O português à mistura com o ucraniano, o árabe, o urdo, o turco, o hindu, o mandarim, o inglês, o francês e o espanhol – a sala de aula pode ser um centro de línguas, mas em versão rudimentar com base no Google Tradutor. É a realidade crescente das escolas públicas portuguesas, do ensino básico e secundário, onde os professores acumulam turmas multilingues (sem formação específica para tal), devido ao maior fluxo migratório.

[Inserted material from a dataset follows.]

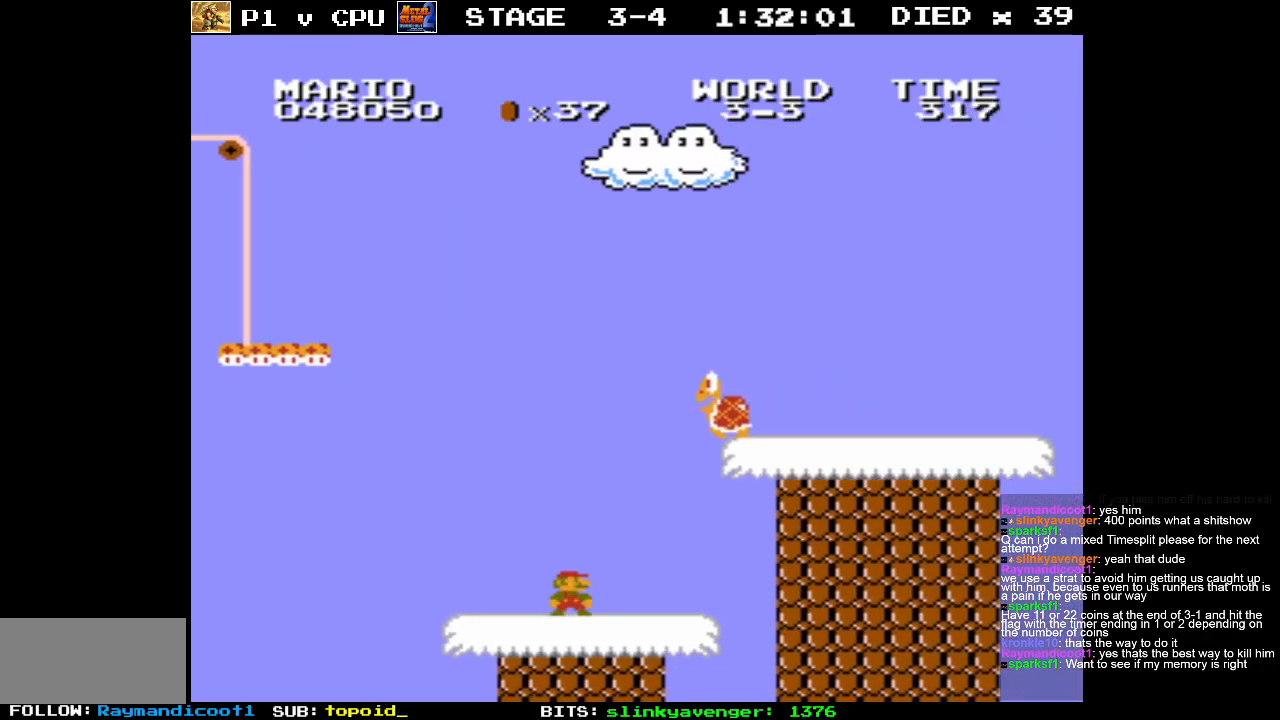
{"buttons": [], "events": []}
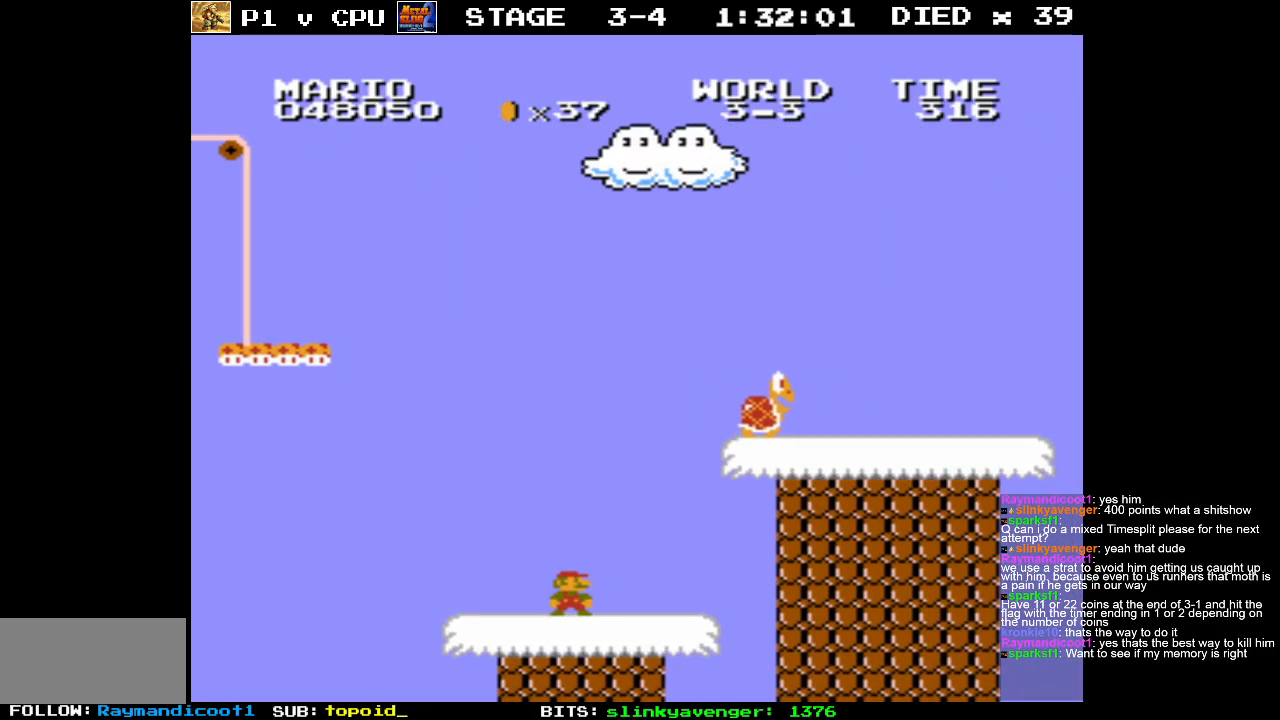
{"buttons": ["DPAD_RIGHT"], "events": [[217, "DPAD_RIGHT", "down"]]}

De ano para ano, chegam a Portugal mais filhos de trabalhadores indiferenciados, de nómadas digitais e de refugiados. Aos professores cabe a tradução instantânea. Improvisam como podem, com vários sumários e recurso a tradutores online em português do Brasil (falíveis). Mais: falam devagar, encurtam os textos dos enunciados dos testes, tentam fazer-se entender às vezes num inglês básico, noutras em “portunhol”.
«É mesmo uma Torre de Babel. Permitimos que o aluno use ferramentas de tradução, o que nem sempre é confiável, principalmente nas Ciências Exatas ou na Física», observa um dos professores da área do Português Língua Não Materna (PLNM) ouvidos num trabalho* da revista Sábado do dia 10 de novembro de 2022, assinado pela jornalista Raquel Lito, sobre este assunto .
Nele se descreve o que está longe de funcionar para a desejada inclusão destes estudantes estrangeiros. 100% por escassez de recursos: faltam materiais de apoio, misturam-se alunos com diferentes níveis de conhecimento linguístico, do inicial (A1, não falam uma palavra de português) ao intermédio (B1, têm alguma fluência), e, muitas vezes, só recebem 90 minutos semanais de apoio. Além da dificuldade na gestão dos horários das disciplinas com alunos PLNM, muitos deles recém-chegados com alfabetos diferentes do nosso (caso dos ucranianos, dos árabes e dos chineses) a requerer muito maior acompanhamento.
Lacunas que se repetem de norte a sul do país. Por exemplo, no Algarve, que começou a receber vagas sucessivas de migrantes, desde 2017: primeiro, nepaleses; depois, argentinos, argelinos, venezuelanos; e, desde a guerra da Rússia, ucranianos.
*Texto na integra, com a devida vénia, acessível aqui.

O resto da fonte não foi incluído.